October 13, 2015

India: Anger beyond words (editorial, The Hindu)

The Hindu, October 13, 2015

EDITORIAL: Anger beyond words

Over the past week, a growing number of writers have returned literary honours that had been awarded to them in recognition of their work — and in doing so reminded the state of its failure to protect the last man standing. What started with writer Nayantara Sahgal returning the Sahitya Akademi award she won in 1986, led to a wave of protests. The others also chose to give up their precious Sahitya Akademi awards, given by writers to writers. Their protest is against an impassive state that remains a silent spectator, effectively complicit in the act of writers and rationalists being hunted down, and a Muslim man being lynched by his own neighbours for allegedly storing beef in his home. Their rejection of the honour is a symbolic reminder of the times, as a wave of intolerance cascades from Dadri even to the most cosmopolitan of Indian cities, Mumbai, threatening to choke the air. What the writers have reminded India is what its people are today witness to: a society turning upon itself. And in asking the state to act now, the writers are telling India of the need to preserve and hold on to its pluralistic fabric. The letters serve as reminders of the fragile times we live in, when mere rumours can rob a man of his right to life. A writer speaks out when his or her conscience is numbed beyond pain. For many of them, the lynching of the Muslim man was the last straw. After all, since Partition this is probably the first time that rumours of a man killing a cow have cost him his life, in his own neighbourhood. Their protest is also against several non-state actors that owe allegiance to the Bharatiya Janata Party government and that call the shots in towns and villages far from the public gaze in general.

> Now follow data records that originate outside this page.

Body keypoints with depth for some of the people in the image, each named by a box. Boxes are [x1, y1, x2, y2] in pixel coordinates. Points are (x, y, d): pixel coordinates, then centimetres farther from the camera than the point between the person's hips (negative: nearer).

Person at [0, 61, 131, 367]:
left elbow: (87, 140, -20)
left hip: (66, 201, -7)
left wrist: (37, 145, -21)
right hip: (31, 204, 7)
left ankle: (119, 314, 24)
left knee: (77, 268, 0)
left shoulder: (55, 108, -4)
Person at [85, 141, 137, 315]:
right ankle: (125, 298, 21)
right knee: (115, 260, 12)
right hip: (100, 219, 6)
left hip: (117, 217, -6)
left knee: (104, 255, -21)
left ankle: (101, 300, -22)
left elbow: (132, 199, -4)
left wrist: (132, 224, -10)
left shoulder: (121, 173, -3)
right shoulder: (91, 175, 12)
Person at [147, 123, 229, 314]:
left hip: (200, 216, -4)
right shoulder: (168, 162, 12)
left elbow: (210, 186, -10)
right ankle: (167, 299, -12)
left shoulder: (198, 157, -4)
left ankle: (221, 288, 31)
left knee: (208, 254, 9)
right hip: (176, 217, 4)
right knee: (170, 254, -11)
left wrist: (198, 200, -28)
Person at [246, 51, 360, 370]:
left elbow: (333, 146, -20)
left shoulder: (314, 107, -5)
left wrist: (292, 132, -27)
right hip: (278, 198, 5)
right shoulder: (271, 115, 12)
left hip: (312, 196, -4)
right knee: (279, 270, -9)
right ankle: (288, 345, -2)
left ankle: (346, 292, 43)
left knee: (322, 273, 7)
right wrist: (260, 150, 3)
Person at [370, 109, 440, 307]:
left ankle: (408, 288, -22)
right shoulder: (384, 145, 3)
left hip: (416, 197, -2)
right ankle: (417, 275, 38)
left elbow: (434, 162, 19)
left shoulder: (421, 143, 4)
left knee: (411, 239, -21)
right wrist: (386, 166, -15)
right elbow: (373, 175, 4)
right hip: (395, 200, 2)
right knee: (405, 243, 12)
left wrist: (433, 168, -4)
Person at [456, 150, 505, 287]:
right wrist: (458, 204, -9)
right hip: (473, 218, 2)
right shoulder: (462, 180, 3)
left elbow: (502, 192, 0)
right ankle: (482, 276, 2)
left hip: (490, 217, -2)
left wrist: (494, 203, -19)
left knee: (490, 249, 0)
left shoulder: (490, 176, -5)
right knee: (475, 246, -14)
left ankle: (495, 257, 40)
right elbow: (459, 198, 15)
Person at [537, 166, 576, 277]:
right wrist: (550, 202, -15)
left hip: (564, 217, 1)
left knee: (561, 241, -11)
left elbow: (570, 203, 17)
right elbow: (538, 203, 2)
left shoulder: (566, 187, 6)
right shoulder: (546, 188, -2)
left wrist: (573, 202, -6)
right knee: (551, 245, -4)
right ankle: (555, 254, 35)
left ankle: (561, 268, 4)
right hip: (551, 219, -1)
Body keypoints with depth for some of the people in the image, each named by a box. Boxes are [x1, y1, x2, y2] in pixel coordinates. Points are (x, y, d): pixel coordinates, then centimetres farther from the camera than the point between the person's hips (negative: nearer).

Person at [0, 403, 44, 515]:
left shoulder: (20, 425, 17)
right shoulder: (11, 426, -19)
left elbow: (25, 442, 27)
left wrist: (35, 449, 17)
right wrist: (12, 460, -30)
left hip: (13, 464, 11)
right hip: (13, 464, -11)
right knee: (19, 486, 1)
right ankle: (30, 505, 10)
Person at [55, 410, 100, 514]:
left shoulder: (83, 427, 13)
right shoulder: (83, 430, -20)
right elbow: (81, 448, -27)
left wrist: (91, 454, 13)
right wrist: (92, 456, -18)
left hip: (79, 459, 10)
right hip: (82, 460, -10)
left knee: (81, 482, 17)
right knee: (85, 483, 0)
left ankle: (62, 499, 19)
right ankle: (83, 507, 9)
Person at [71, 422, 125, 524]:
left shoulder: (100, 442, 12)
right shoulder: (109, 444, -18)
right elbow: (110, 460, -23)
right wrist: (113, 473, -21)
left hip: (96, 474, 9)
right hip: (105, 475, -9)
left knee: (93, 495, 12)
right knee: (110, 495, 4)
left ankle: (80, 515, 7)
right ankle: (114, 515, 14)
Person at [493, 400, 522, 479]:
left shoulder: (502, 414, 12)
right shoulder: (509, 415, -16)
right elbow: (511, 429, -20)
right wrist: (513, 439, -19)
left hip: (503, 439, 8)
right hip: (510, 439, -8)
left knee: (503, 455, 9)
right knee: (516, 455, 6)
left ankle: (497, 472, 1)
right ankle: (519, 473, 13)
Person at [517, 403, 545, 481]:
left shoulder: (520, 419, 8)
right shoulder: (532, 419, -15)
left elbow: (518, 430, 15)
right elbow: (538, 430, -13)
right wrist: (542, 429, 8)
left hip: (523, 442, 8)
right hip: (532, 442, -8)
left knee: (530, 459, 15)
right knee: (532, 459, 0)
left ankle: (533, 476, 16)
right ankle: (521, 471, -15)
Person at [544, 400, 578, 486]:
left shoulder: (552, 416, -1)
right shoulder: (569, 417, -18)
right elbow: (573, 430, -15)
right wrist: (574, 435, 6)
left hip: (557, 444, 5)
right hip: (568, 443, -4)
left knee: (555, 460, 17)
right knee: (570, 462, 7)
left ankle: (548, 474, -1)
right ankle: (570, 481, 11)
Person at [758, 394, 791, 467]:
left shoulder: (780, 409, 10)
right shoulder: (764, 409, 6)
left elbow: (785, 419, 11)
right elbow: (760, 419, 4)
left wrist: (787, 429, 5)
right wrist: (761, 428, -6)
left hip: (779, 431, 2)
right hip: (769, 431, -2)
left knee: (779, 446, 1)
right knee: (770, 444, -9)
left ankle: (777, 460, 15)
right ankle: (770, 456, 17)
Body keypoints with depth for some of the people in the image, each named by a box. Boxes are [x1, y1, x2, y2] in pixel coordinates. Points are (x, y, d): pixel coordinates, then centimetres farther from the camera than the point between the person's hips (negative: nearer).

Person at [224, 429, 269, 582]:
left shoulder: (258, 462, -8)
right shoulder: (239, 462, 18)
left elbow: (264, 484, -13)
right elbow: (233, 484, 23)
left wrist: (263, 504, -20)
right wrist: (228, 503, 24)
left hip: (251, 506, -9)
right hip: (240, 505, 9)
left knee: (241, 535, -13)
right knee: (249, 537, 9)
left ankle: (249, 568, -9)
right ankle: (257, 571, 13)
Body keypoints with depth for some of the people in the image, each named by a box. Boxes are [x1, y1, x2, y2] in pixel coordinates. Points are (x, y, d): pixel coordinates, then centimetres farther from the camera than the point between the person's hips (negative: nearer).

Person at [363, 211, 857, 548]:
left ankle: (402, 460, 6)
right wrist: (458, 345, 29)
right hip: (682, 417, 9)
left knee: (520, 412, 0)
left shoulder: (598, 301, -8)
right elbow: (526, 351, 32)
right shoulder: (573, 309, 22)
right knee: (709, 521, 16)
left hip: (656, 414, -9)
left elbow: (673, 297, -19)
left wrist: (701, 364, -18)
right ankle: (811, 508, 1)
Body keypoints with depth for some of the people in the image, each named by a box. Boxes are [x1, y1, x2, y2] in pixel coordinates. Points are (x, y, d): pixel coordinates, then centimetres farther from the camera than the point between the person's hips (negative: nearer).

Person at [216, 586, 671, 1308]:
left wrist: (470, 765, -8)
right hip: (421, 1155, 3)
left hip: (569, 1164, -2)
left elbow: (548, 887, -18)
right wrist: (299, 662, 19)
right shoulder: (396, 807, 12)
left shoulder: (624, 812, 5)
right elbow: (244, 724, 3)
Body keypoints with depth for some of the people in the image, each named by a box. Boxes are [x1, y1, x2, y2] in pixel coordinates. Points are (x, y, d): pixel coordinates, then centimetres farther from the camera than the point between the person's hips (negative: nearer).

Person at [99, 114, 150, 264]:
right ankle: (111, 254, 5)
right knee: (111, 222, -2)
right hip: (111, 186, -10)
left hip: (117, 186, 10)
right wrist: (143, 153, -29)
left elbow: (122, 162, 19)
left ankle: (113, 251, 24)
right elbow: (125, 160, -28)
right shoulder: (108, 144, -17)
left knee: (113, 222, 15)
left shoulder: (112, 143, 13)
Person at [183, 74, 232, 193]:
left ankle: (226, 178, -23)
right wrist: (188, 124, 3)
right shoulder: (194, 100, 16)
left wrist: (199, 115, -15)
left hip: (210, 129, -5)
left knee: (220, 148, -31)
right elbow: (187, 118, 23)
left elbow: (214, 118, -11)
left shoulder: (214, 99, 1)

It is in this climate of intolerance and complicity by the state that the letters of protest have found their way to the Akademi and to the public realm. The Akademi is an autonomous body but has refrained from speaking out. Its silence is the silence of the state. Even the once-formidable media adviser to Prime Minister Atal Bihari Vajpayee has had ink thrown on his face for taking a stand on former Pakistan Foreign Minister Khurshid Mahmud Kasuri’s book launch event, which was opposed vehemently by the BJP’s ally, the Shiv Sena. The Shiv Sena is known for acts of that kind, but they don’t behove a city such as Mumbai that prides itself on being India’s most cosmopolitan city. As for Prime Minister Narendra Modi who leads the BJP, a party that has premised itself on extending its hand to the common man, words have to match deeds. It is the responsibility of the chief servant of the country to ensure that the stain of intolerance does not spread and then consume it.